== EXERCISE AIM ==
Retype the text of the records below exactly, line by line, leaving out the pictures.

┌──

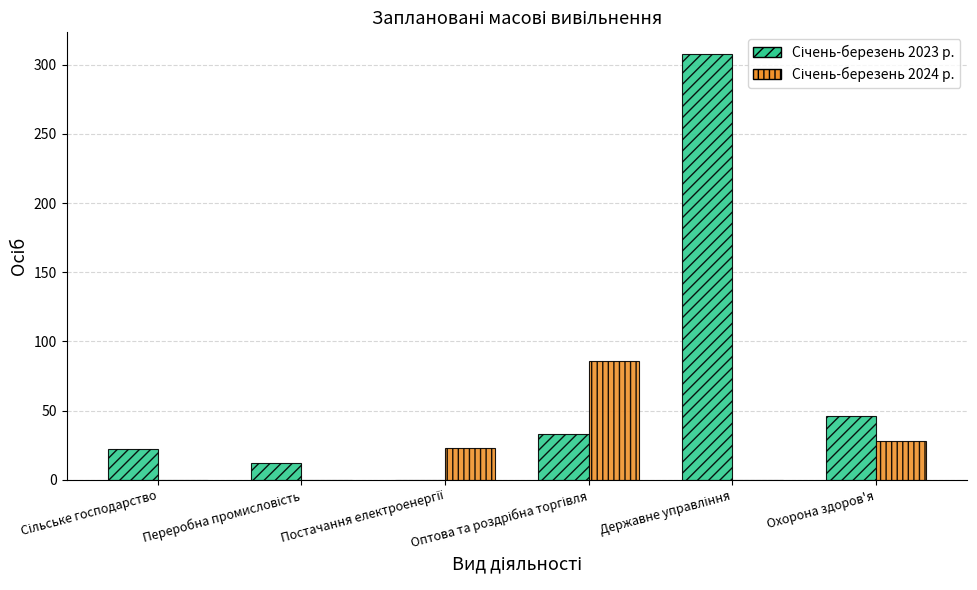

What is the greatest value displayed?

308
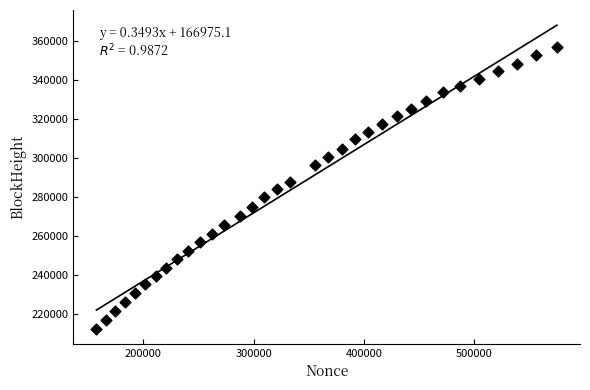

What is the range of X values (max minus min)?

417673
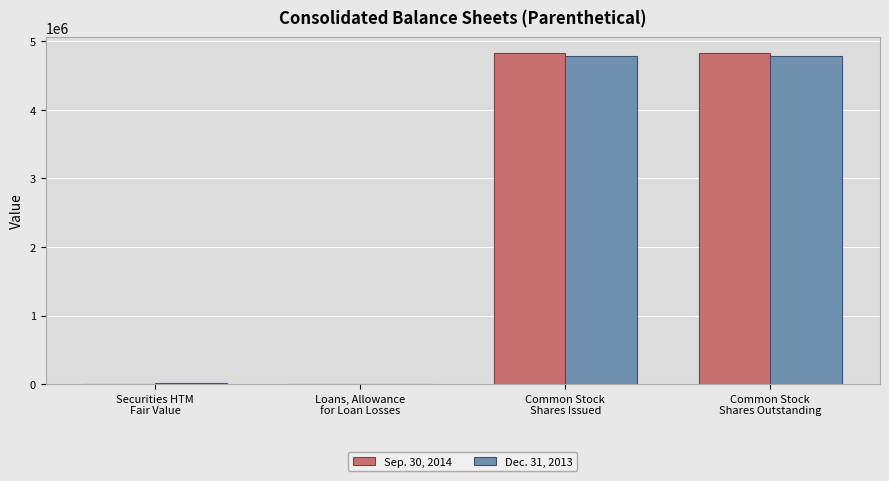

Count the number of data series in this chart.

2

└──

== ANSWER BOX ==
What is the greatest value displayed?

308

What is the range of X values (max minus min)?

417673

Count the number of data series in this chart.

2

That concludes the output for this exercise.